Du 8 au 29 novembre 2012, la Médiathèque Jacques Baumel de Rueil-Malmaison a abrité une exposition de mes œuvres. À cette occasion, par le biais d’internet, la Galerie Contraste avait organisé, un concours littéraire ouvert à tous. Les participants étaient invités à «illustrer» ma lithographie Passé décomposé. Parmi les 74 textes reçus en provenance de toute la francophonie, le jury composé de 5 personnes a attribué le premier prix au plus court d’entre eux, un bel haïku de l’artiste peintre romancier, parisien aux origines suisses, Ivan Sigg. http://ivansigg.over-blog.com/


PASSÉ DÉCOMPOSÉ

Ô ville/molaire
Dans la gencive du ciel
Cariée par le temps
Ivan Sigg


ET LUX FUIT … moulins à vent contre nucléaire – Peinture et texte JPH – 2015


La Suisse des lumières est préoccupée. Comment fabriquera-t-elle l’électricité qui éclairera ses villes, ses campagnes et ses cerveaux survoltés ?

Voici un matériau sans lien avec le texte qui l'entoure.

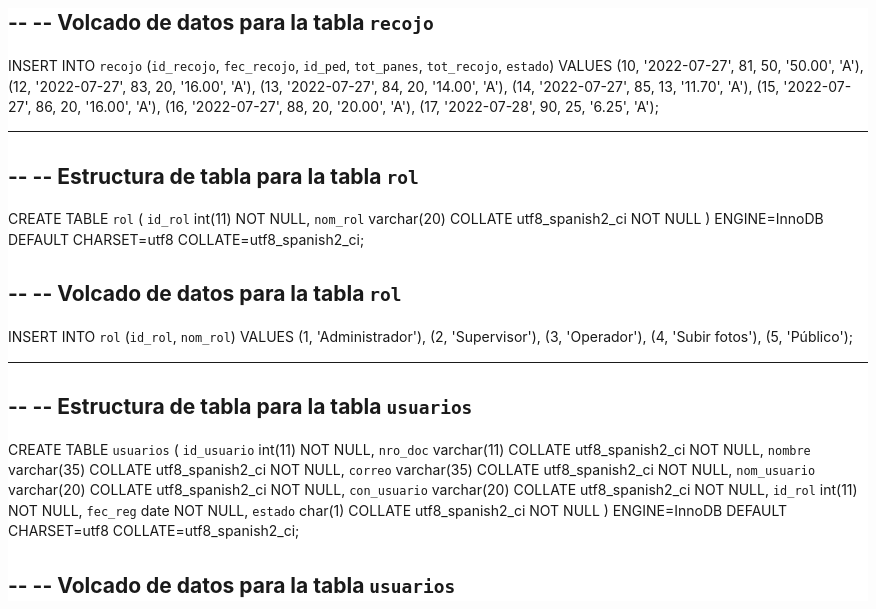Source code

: --
-- Volcado de datos para la tabla `recojo`
--

INSERT INTO `recojo` (`id_recojo`, `fec_recojo`, `id_ped`, `tot_panes`, `tot_recojo`, `estado`) VALUES
(10, '2022-07-27', 81, 50, '50.00', 'A'),
(12, '2022-07-27', 83, 20, '16.00', 'A'),
(13, '2022-07-27', 84, 20, '14.00', 'A'),
(14, '2022-07-27', 85, 13, '11.70', 'A'),
(15, '2022-07-27', 86, 20, '16.00', 'A'),
(16, '2022-07-27', 88, 20, '20.00', 'A'),
(17, '2022-07-28', 90, 25, '6.25', 'A');

-- --------------------------------------------------------

--
-- Estructura de tabla para la tabla `rol`
--

CREATE TABLE `rol` (
  `id_rol` int(11) NOT NULL,
  `nom_rol` varchar(20) COLLATE utf8_spanish2_ci NOT NULL
) ENGINE=InnoDB DEFAULT CHARSET=utf8 COLLATE=utf8_spanish2_ci;

--
-- Volcado de datos para la tabla `rol`
--

INSERT INTO `rol` (`id_rol`, `nom_rol`) VALUES
(1, 'Administrador'),
(2, 'Supervisor'),
(3, 'Operador'),
(4, 'Subir fotos'),
(5, 'Público');

-- --------------------------------------------------------

--
-- Estructura de tabla para la tabla `usuarios`
--

CREATE TABLE `usuarios` (
  `id_usuario` int(11) NOT NULL,
  `nro_doc` varchar(11) COLLATE utf8_spanish2_ci NOT NULL,
  `nombre` varchar(35) COLLATE utf8_spanish2_ci NOT NULL,
  `correo` varchar(35) COLLATE utf8_spanish2_ci NOT NULL,
  `nom_usuario` varchar(20) COLLATE utf8_spanish2_ci NOT NULL,
  `con_usuario` varchar(20) COLLATE utf8_spanish2_ci NOT NULL,
  `id_rol` int(11) NOT NULL,
  `fec_reg` date NOT NULL,
  `estado` char(1) COLLATE utf8_spanish2_ci NOT NULL
) ENGINE=InnoDB DEFAULT CHARSET=utf8 COLLATE=utf8_spanish2_ci;

--
-- Volcado de datos para la tabla `usuarios`
--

À des milles de la folie sublime de Don Quichotte, le célèbre hidalgo castillan, je risque un scénario raisonnable pour résoudre le problème de l’approvisionnement en électricité à Fribourg. Une idée rendue possible par la grâce du niveau exceptionnel des scientifiques implantés sur le site «Blue Factory». La peinture, reproduite ci-dessus, donne une assez bonne vue de l’impact esthétique positif induit par mon projet initialement inspiré du mythique combat du héros de Cervantès contre les moulins à vent. La reconstitution de la mer du Nord et l’implantation des éoliennes seront certainement les plus grosses difficultés à résoudre. Mais, avec l’armada d’ingénieurs et d’architectes diplômés à disposition, les étapes de cette réalisation devraient s’imposer d’elles-même. Pour renforcer l’action du vent, les politiciens sont prêts à collégialement s’engager. Si vous trouvez que ma simulation est opaque et trop difficile à décrypter, sur rendez-vous, je me tiens à votre disposition pour vous éclairer. La séance est payante.

Pour une électricité enfin verte, je suis fier d’avoir lancé les moulins éoliens contre le Satan nucléaire. Vous le savez certainement, le génie consiste à proposer des solutions simples aux problèmes complexes.